The provincial Department of Culture and Fine Arts has said they are preparing documentation to accompany the engraving, which will be sent to culture minister Phoeurng Sackona for practical evaluation.
Tong Pho, the head of the provincial culture department, said at a press conference on May 12 that the provincial administration had received the engraving from a fisherman on April 19 in Kampot province near the border with Kep.
The fishermen had recovered the engraving from the sea floor in neighbouring Preah Sihanouk province.
He said the fisherman told officials in Kep about the engraving and that later those officials had reported it to Kep provincial governor Som Piseth in order to take custody of it for preservation as state property.
“To be frank, the fisherman was willing to hand the object over to the state without wanting payment or anything else,” he said, adding that it was to be preserved for the future.
When the province has its own museum, he said, it might end up being put on public display there.
However, experts have not yet evaluated or concluded whether the engraving was actually an ancient object, so now it will be sent to the culture ministry so that specialists can examine it and date its origins.

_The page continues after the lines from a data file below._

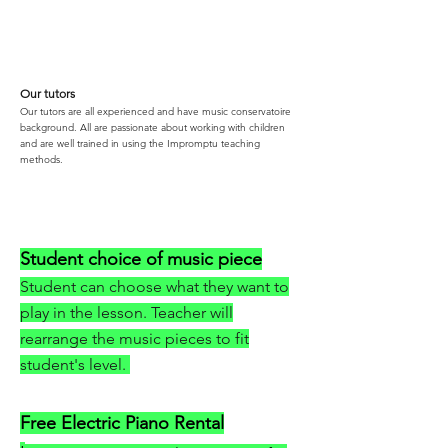
Our tutors
Our tutors are all experienced and have music conservatoire
background. All are passionate about working with children
and are well trained in using the Impromptu teaching
methods.
Student choice of music piece
Student can choose what they want to
play in the lesson. Teacher will
rearrange the music pieces to fit
student's level.
Free Electric Piano Rental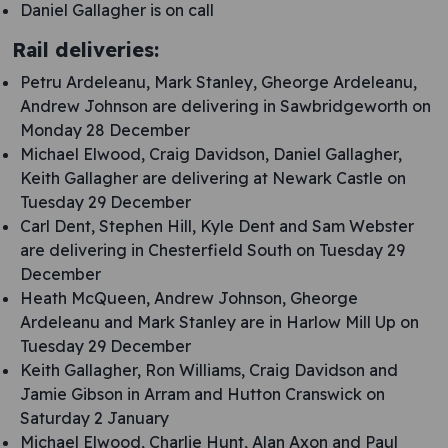
Daniel Gallagher is on call
Rail deliveries:
Petru Ardeleanu, Mark Stanley, Gheorge Ardeleanu,
Andrew Johnson are delivering in Sawbridgeworth on
Monday 28 December
Michael Elwood, Craig Davidson, Daniel Gallagher,
Keith Gallagher are delivering at Newark Castle on
Tuesday 29 December
Carl Dent, Stephen Hill, Kyle Dent and Sam Webster
are delivering in Chesterfield South on Tuesday 29
December
Heath McQueen, Andrew Johnson, Gheorge
Ardeleanu and Mark Stanley are in Harlow Mill Up on
Tuesday 29 December
Keith Gallagher, Ron Williams, Craig Davidson and
Jamie Gibson in Arram and Hutton Cranswick on
Saturday 2 January
Michael Elwood, Charlie Hunt, Alan Axon and Paul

Oeung Vuthy, the Kep Provincial Hall’s head of administration, also denied the online rumours that anyone was selling the engraving. The press conference was held to clarify the matter to the public and confirm that it was not missing.
“I would like to inform everyone that the provincial governor has preserved this object as state property. The object has not been taken anywhere. It is stored in a safe place,” he said.
Cheav Da, the deputy head of the heritage office of the Kep provincial culture department, concluded preliminarily that the engraving depicted Lord Vishnu standing on a garuda, a scene from a mythical tale.
“This is my primary conclusion: This is not an ancient object because the picture and the style are not correct and the engraving is made of copper,” he said.
Nak Un, a resident of Kampong Konsat commune’s Tnaot village in Kampot province’s Teuk Chhou district, said he had heard from a fisherman named Kan Tha, 37, and his wife, Seng Sitha, 27, both living in Kampong Tnaot village, who said they had handed the engraving over to the Kep provincial governor.
Un added that the couple had been fishing from the beach in Preah Sihanouk province and had dragged the engraving out of the water and then returned home with it.